### Records taken from a dataset
*****

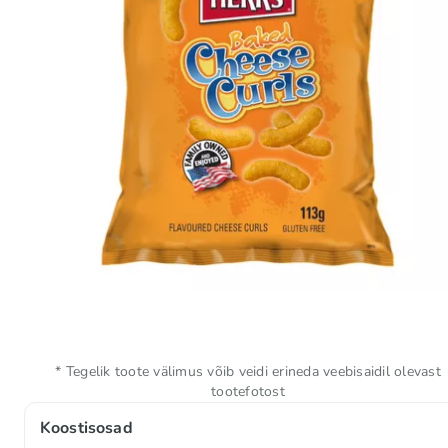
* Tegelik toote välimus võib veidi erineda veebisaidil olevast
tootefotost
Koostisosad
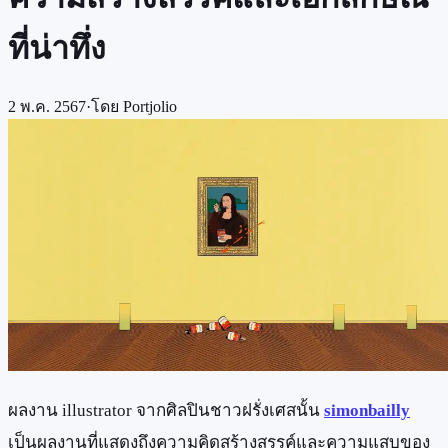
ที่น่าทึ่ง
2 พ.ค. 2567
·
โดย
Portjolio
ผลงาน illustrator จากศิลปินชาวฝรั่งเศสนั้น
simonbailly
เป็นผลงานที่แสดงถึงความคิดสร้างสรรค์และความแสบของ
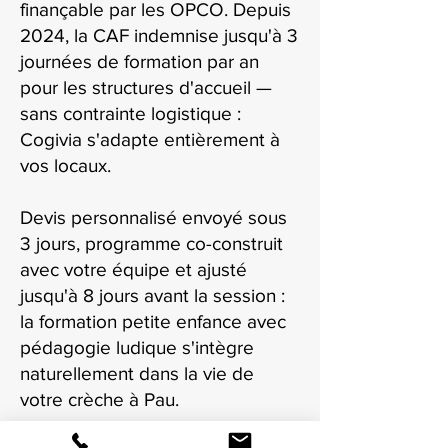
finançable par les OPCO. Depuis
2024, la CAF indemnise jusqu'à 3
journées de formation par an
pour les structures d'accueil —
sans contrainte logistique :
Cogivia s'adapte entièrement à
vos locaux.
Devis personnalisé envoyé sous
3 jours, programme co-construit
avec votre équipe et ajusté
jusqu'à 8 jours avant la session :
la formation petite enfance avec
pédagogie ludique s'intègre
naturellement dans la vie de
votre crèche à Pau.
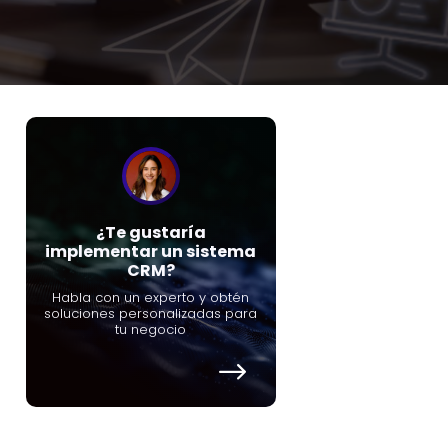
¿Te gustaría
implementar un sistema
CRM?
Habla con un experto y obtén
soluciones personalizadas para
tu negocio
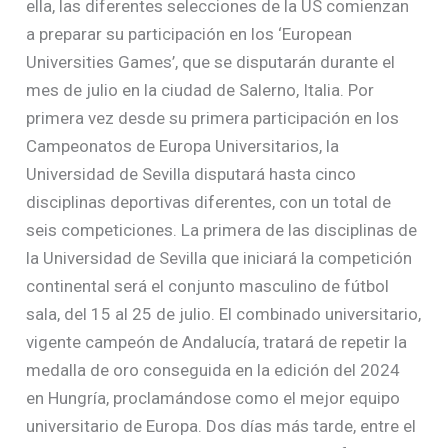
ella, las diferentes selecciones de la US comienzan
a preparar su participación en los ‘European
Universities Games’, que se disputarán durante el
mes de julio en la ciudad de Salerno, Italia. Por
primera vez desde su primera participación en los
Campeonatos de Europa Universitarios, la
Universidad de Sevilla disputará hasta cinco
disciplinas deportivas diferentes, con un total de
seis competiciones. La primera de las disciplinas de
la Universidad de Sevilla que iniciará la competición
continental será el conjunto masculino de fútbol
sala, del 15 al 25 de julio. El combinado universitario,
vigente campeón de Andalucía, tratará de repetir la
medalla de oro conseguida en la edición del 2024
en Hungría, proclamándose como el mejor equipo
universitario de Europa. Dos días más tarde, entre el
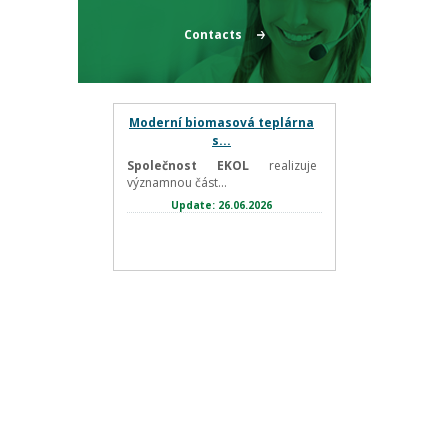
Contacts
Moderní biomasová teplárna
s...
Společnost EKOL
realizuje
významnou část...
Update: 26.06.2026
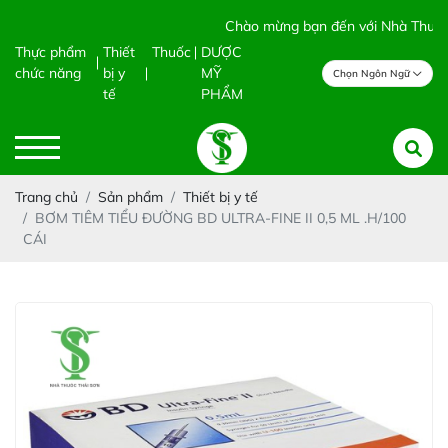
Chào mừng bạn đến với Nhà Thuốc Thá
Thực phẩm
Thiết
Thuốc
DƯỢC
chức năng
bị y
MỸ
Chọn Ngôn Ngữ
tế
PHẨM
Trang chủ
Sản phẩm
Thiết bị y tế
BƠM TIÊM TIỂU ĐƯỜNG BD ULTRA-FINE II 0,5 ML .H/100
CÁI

*****

### INSTRUCTIONS TO FOLLOW
Format every line of the listing above as one numbered list, skipping any blank lines and leaving the pictures out.

### SOLUTION
1. * Tegelik toote välimus võib veidi erineda veebisaidil olevast
2. tootefotost
3. Koostisosad
4. ที่น่าทึ่ง
5. 2 พ.ค. 2567
6. ·
7. โดย
8. Portjolio
9. ผลงาน illustrator จากศิลปินชาวฝรั่งเศสนั้น
10. simonbailly
11. เป็นผลงานที่แสดงถึงความคิดสร้างสรรค์และความแสบของ
12. finançable par les OPCO. Depuis
13. 2024, la CAF indemnise jusqu'à 3
14. journées de formation par an
15. pour les structures d'accueil —
16. sans contrainte logistique :
17. Cogivia s'adapte entièrement à
18. vos locaux.
19. Devis personnalisé envoyé sous
20. 3 jours, programme co-construit
21. avec votre équipe et ajusté
22. jusqu'à 8 jours avant la session :
23. la formation petite enfance avec
24. pédagogie ludique s'intègre
25. naturellement dans la vie de
26. votre crèche à Pau.
27. ¿Te gustaría
28. implementar un sistema
29. CRM?
30. Habla con un experto y obtén
31. soluciones personalizadas para
32. tu negocio
33. ella, las diferentes selecciones de la US comienzan
34. a preparar su participación en los ‘European
35. Universities Games’, que se disputarán durante el
36. mes de julio en la ciudad de Salerno, Italia. Por
37. primera vez desde su primera participación en los
38. Campeonatos de Europa Universitarios, la
39. Universidad de Sevilla disputará hasta cinco
40. disciplinas deportivas diferentes, con un total de
41. seis competiciones. La primera de las disciplinas de
42. la Universidad de Sevilla que iniciará la competición
43. continental será el conjunto masculino de fútbol
44. sala, del 15 al 25 de julio. El combinado universitario,
45. vigente campeón de Andalucía, tratará de repetir la
46. medalla de oro conseguida en la edición del 2024
47. en Hungría, proclamándose como el mejor equipo
48. universitario de Europa. Dos días más tarde, entre el
49. Contacts
50. Moderní biomasová teplárna
51. s...
52. Společnost EKOL
53. realizuje
54. významnou část...
55. Update: 26.06.2026
56. Chào mừng bạn đến với Nhà Thuốc Thá
57. Thực phẩm
58. Thiết
59. Thuốc
60. DƯỢC
61. chức năng
62. bị y
63. MỸ
64. Chọn Ngôn Ngữ
65. tế
66. PHẨM
67. Trang chủ
68. Sản phẩm
69. Thiết bị y tế
70. BƠM TIÊM TIỂU ĐƯỜNG BD ULTRA-FINE II 0,5 ML .H/100
71. CÁI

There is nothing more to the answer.